As you know, security is not about making things impossible but making them more difficult and resource-intensive. So far, we have little evidence that Google has been making anything difficult for the USG.

I don't completely understand. Because of PRISM, NSA has direct access to everything I store at google. If I store it on my own, badly secured but unique little server, they'll have to actually do effort to get to my data. Why isn't that better?
PRISM does not give NSA "direct access" to anything you store at Google; they have to file a legal request, which Google's counsel reviews.

If you believe that NSA is simply going to ignore the law to get whatever data they want --- and again, most of HN believes they will --- then moving your mail off the most secure mail provider on the Internet isn't going to make it harder for NSA to get access to it.
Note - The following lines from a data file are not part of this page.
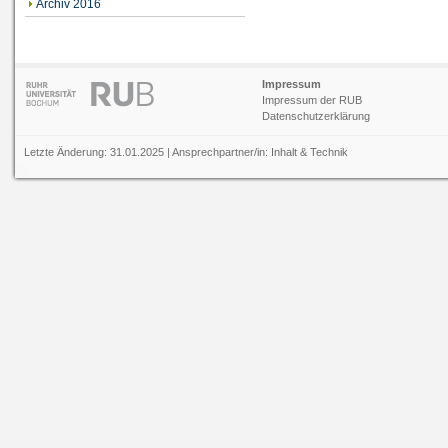
Archiv 2016
Impressum
Impressum der RUB
Datenschutzerklärung
Letzte Änderung: 31.01.2025 | Ansprechpartner/in:
Inhalt
&
Technik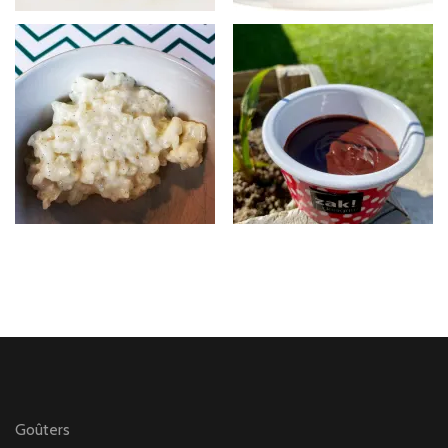
Goûters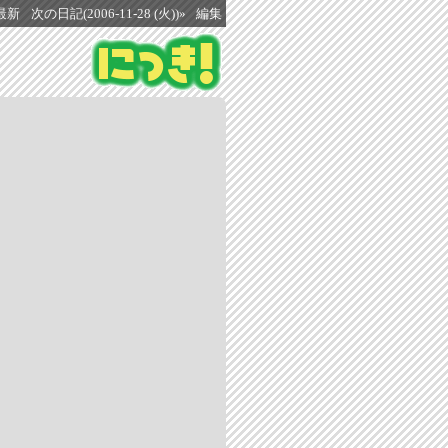
最新
次の日記(2006-11-28 (火))»
編集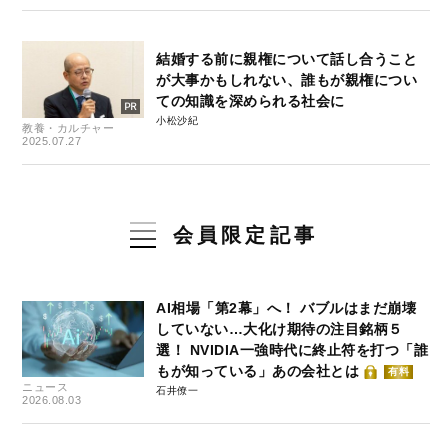
結婚する前に親権について話し合うこと
が大事かもしれない、誰もが親権につい
ての知識を深められる社会に
小松沙紀
教養・カルチャー
2025.07.27
会員限定記事
AI相場「第2幕」へ！ バブルはまだ崩壊
していない…大化け期待の注目銘柄５
選！ NVIDIA一強時代に終止符を打つ「誰
もが知っている」あの会社とは
有料
ニュース
石井僚一
2026.08.03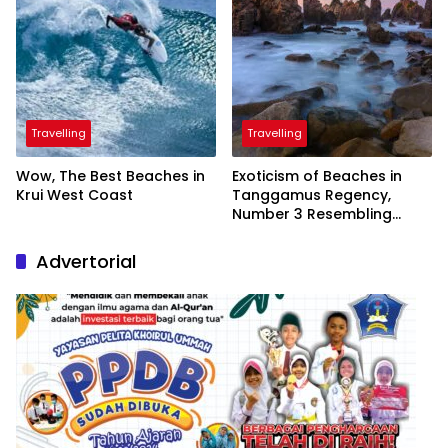
Travelling
Travelling
Wow, The Best Beaches in
Exoticism of Beaches in
Krui West Coast
Tanggamus Regency,
Number 3 Resembling
Nature Paintings
Advertorial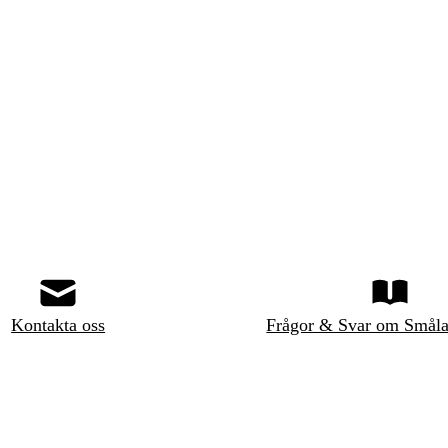
Kontakta oss
Frågor & Svar om Småla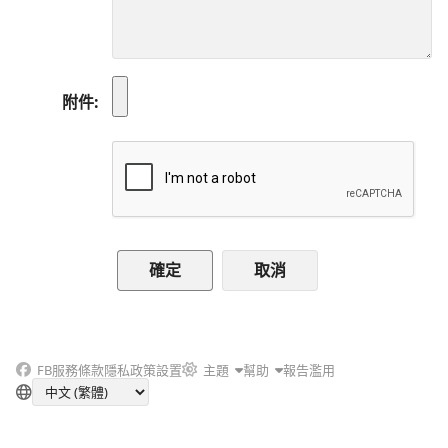
附件
取消
FB
服務條款
隱私政策
設置
主題
幫助
報告濫用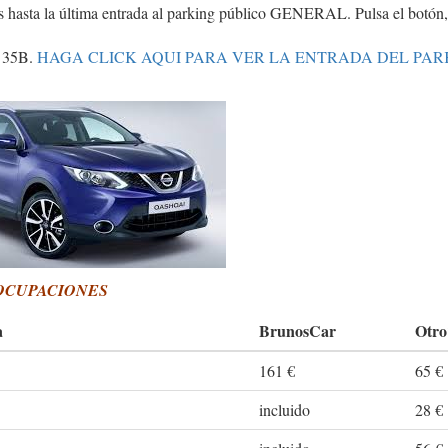
hasta la última entrada al parking público GENERAL. Pulsa el botón,
a 35B.
HAGA CLICK AQUI PARA VER LA ENTRADA DEL PAR
REOCUPACIONES
a
BrunosCar
Otro
161 €
65 €
incluido
28 €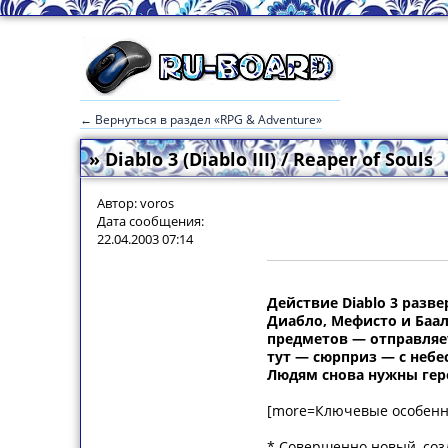
← Вернуться в раздел «RPG & Adventure»
» Diablo 3 (Diablo III) / Reaper of Souls
Автор: voros
Дата сообщения:
22.04.2003 07:14
Действие Diablo 3 разве
Диабло, Мефисто и Баа
предметов — отправляет
тут — сюрприз — с небе
Людям снова нужны гер
[more=Ключевые особенно
* Совершенно новый, соз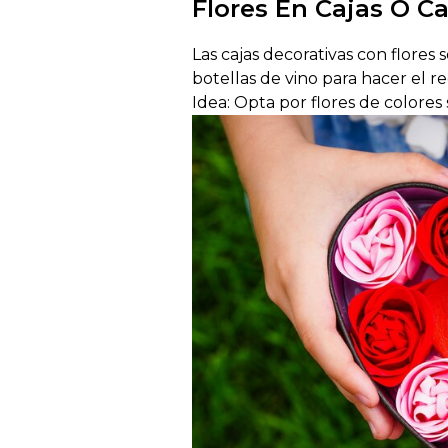
Flores En Cajas O C
Las cajas decorativas con flores
botellas de vino para hacer el r
Idea: Opta por flores de colores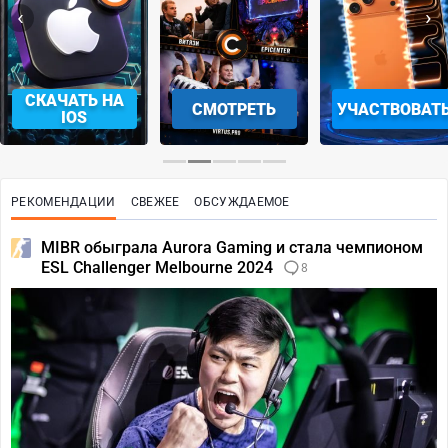
‹
›
СКАЧАТЬ НА
СМОТРЕТЬ
УЧАСТВОВАТ
IOS
РЕКОМЕНДАЦИИ
СВЕЖЕЕ
ОБСУЖДАЕМОЕ
MIBR обыграла Aurora Gaming и стала чемпионом
ESL Challenger Melbourne 2024
8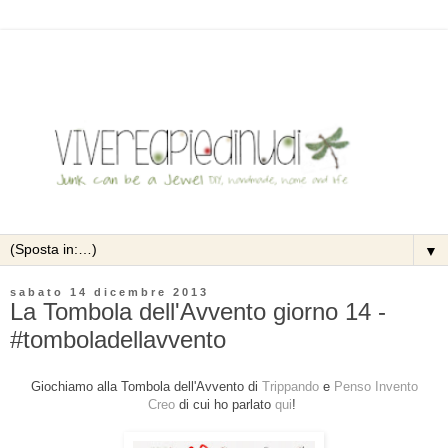
▼
sabato 14 dicembre 2013
La Tombola dell'Avvento giorno 14 -
#tomboladellavvento
Giochiamo alla Tombola dell'Avvento di
Trippando
e
Penso Invento
Creo
di cui ho parlato
qui
!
What you're essentially saying is this: stick with Google because you're still likely to be subject to surveillance outside the "Google-sphere" but with Google, at least your data is secure from network attacks.

He says quite clearly in the article that he moved away from Google to own his data and online identity. What does it matter if his new setup is less secure that Google? Now that he's stopped using some of Google's services, they no longer have a detailed record of his behaviour on the web.

Good on him for taking a principled stand and acting on it.

You've missed my point. He's taken an active stand, but he probably hasn't made his data harder for the NSA to get, and probably has made it easier for other people to get.
Can you provide arguments to your assertions that Google is #1? Any points, details to support your claims?
I applaud the tenacity with which people want to be "self-secured", but this is misinformed.

It would not be hyperbolic to say that Google is one of the greatest companies in the world in terms of network security fidelity. It uses literally billions of dollars in resources, some of the greatest minds of this generation to implement them, and cutting edge technology to secure its data.

By contrast, the author has a somewhat hacked together approach here, with capital orders of orders of magnitude lower, and, frankly, less expertise than the combined skill of the GMail engineering team alone.

Google, for all the slander it received during the NSA scandal, is like a secure island oasis in a sea of vulnerabilities. You are much more secure with the large corporation that everyone loves to hate than on your own.

Let's talk strategy as well. Do you imagine you'll be safe from the NSA - or any agency - because you boycotted one of their alleged sockpuppets and decided to run your own stack? If they really cared about your data, do you think this would stop them? And, more importantly, as I detailed in the first paragraph, do you have more engineering chops than the combined weight of even a single Google team?

> It uses literally billions of dollars in resources, some of the greatest minds of this generation to implement them, and cutting edge technology to secure its data

The problem is when all that is working against you rather than for you. There's no point in putting in your star player if they're just going to take a dive when you need them most.

The Snowden leaks indicate that assuming your data is safe and secure from warrantless access while residing blissfully in plain text on the cloud servers of the PRISM list member companies is at best a hopelessly naive expectation. That applies particularly if you are a "non US person reasonably believed to be outside the US", which means that you're considered to be fair game for any and all exfiltration schemes.
1. Doing everything yourself means knowing how everything works and being able to manage it all. No one knows enough or has enough time to do that properly. You've increased your attack surface all while giving yourself a false sense of security.

2. If you communicate with anyone that hasn't broken out of prism, you are still observed and recorded. Watchers may not know what you say, but they will know when and to whom. What was said isn't all that hard to obtain or infer if they own one side of the conversation.